Last Sunday during the Super Bowl Jeep launched a two-minute television commercial featuring Bruce Springsteen driving through middle America in one of their vehicles.
The commercial’s core message — based around a chapel that is geographically located in center of the United States — was aimed at uniting a divided America.
Unfortunately, the message (and the commercial) was short lived.
Jeep pulled the commercial this week and removed it from YouTube and other platforms when the news broke that Bruce Springsteen was arrested and charged with DWI, reckless driving, and consuming alcohol in a closed area.
While the details of the arrest are being scrutinized, Jeep made the right decision to immediately pull the commercial. Taking a proactive stance is the best course of action when embroiled in a public relations crisis.
“It would be inappropriate for us to comment on the details of a matter we have only read about and we cannot substantiate,” Jeep said in a statement to the New York Times. “But it’s also right that we pause our Big Game commercial until the actual facts can be established.”
Whether Bruce was legally intoxicated or not, his actions or inaction created this unfortunate situation.
The DWI happened in November. The television commercial was shot in January – two months after the arrest.

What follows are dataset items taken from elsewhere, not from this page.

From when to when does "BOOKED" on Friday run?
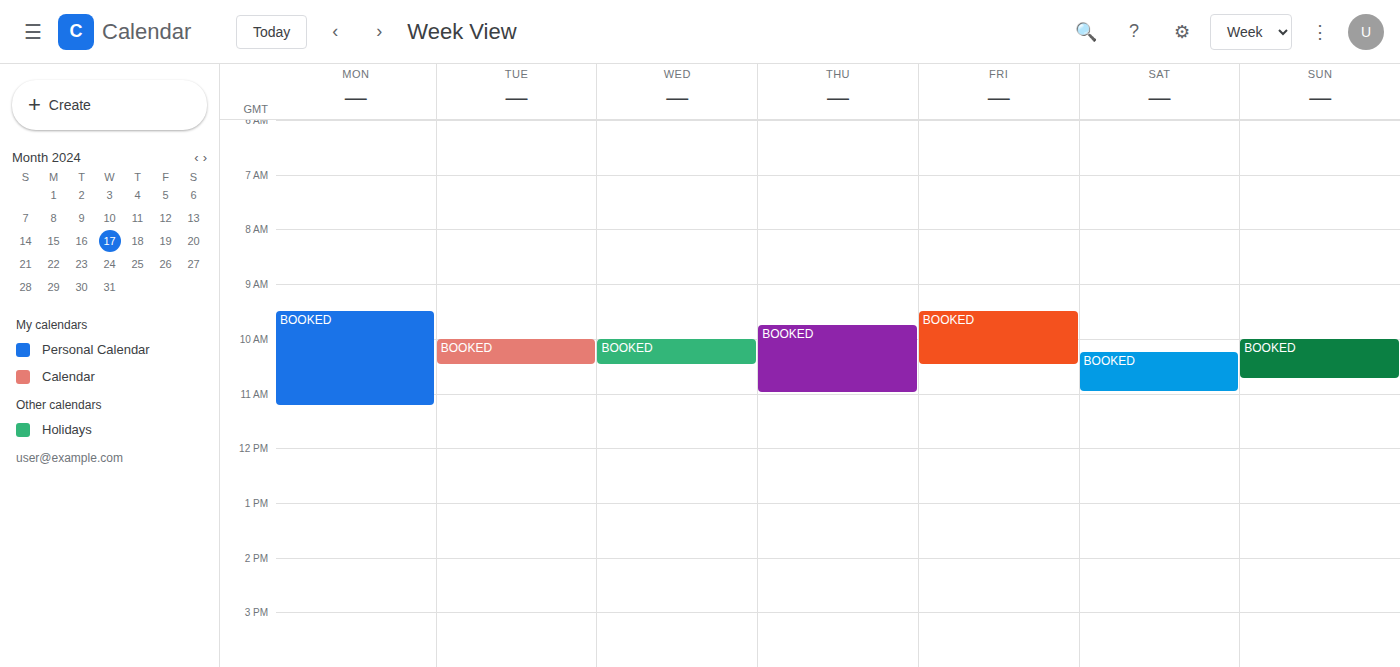
9:30 AM to 10:30 AM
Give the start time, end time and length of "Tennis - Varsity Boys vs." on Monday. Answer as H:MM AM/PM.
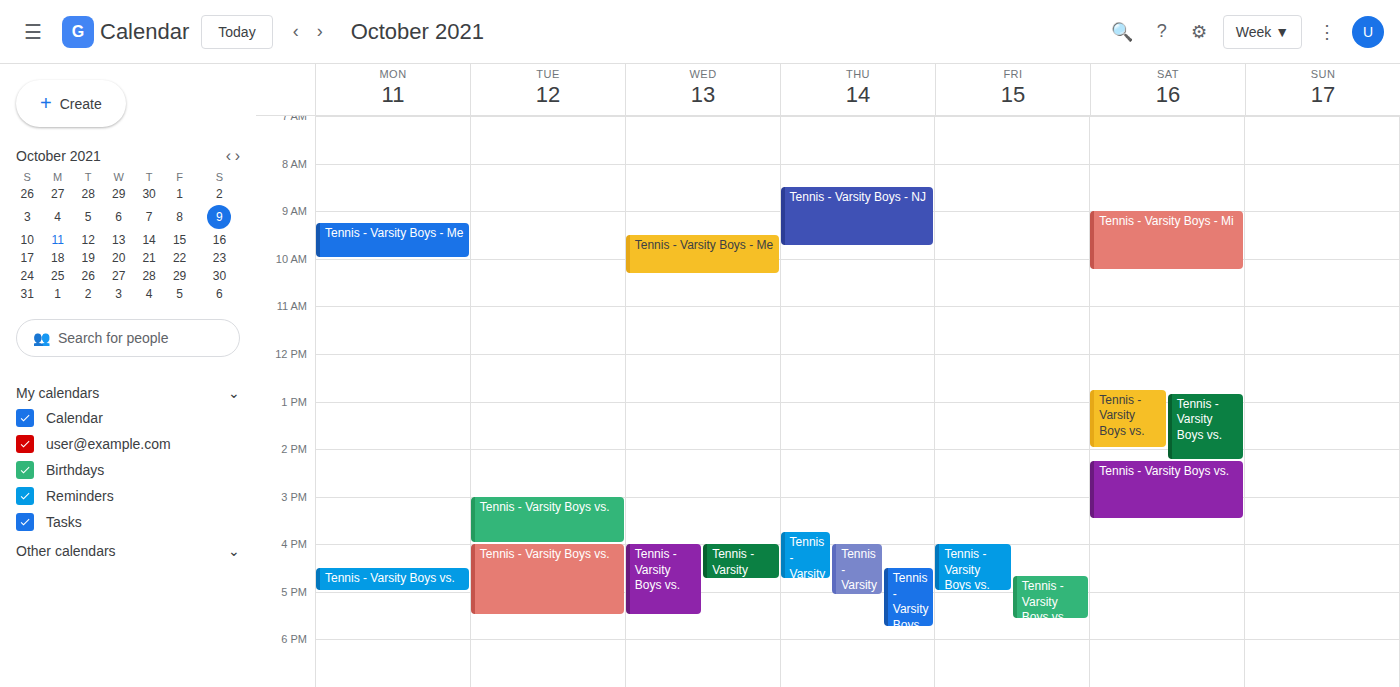
4:30 PM to 5:00 PM, 30 minutes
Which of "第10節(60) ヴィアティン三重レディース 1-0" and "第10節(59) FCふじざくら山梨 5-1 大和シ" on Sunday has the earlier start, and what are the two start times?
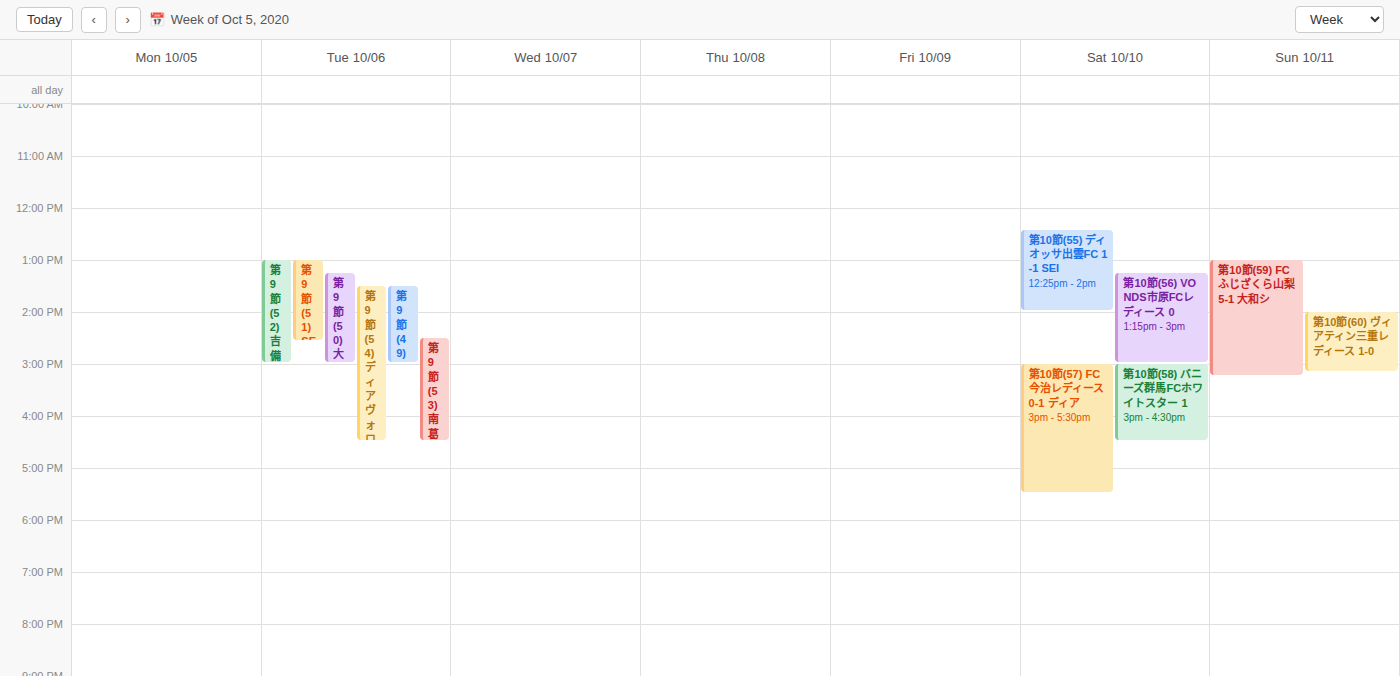
"第10節(59) FCふじざくら山梨 5-1 大和シ" 1:00 PM; "第10節(60) ヴィアティン三重レディース 1-0" 2:00 PM.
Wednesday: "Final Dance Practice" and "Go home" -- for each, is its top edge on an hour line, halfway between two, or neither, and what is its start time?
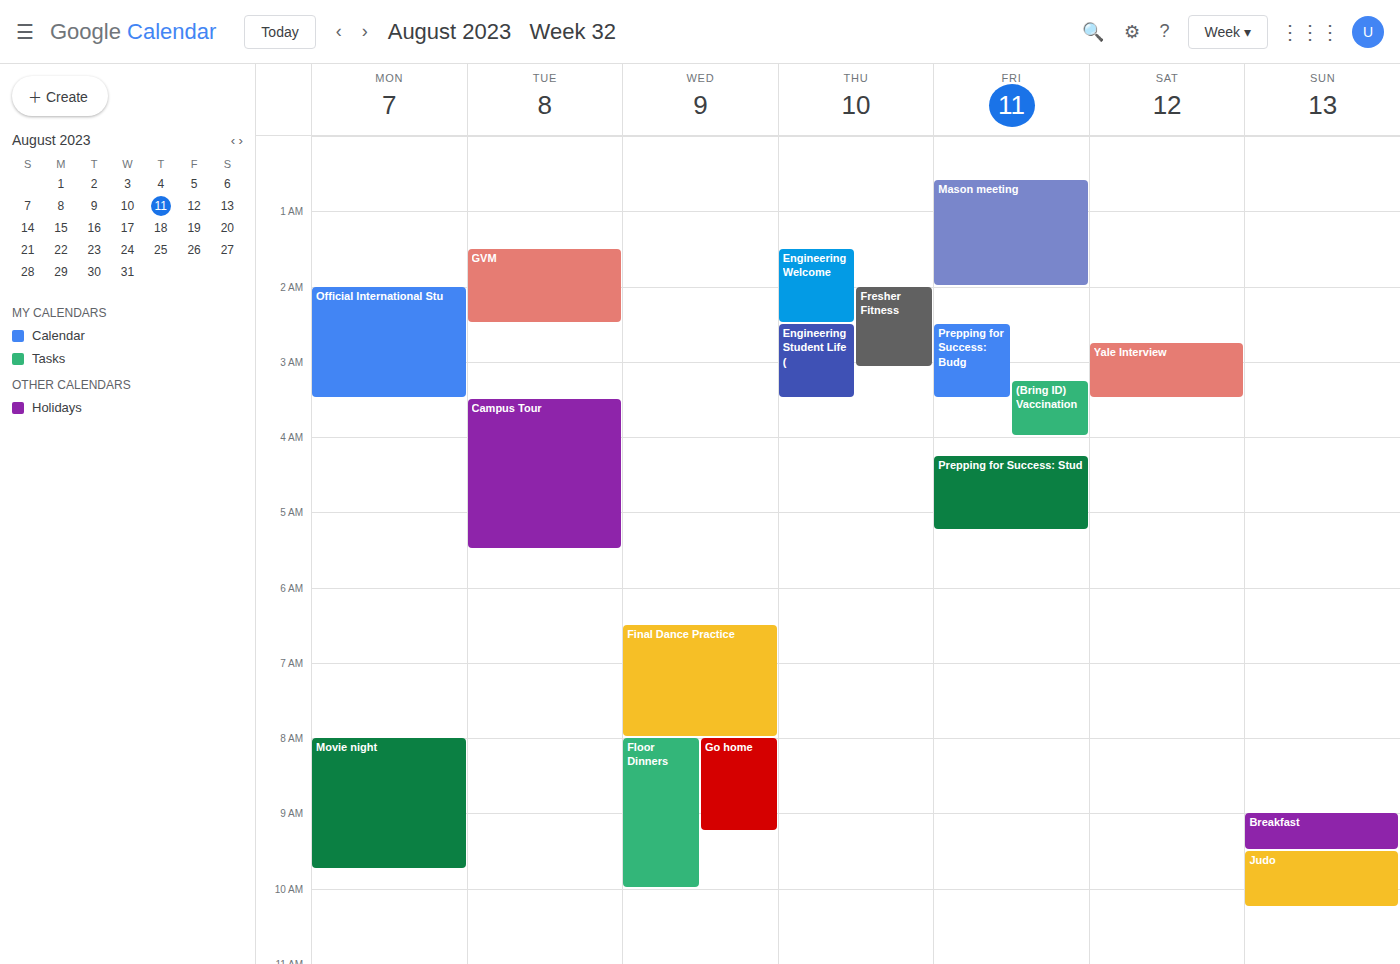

So, did Bruce knowingly shoot the commercial thinking the news of the DWI would never get out? Or did his advisors come clean and inform Jeep of the situation, and they opted to move forward and roll the dice?
In either scenario, the calculus did not add up and all parties – celebrity, brand, fans, and customers – ironically, are divided.
However, I think we can all come together and agree that drinking and driving can never be condoned.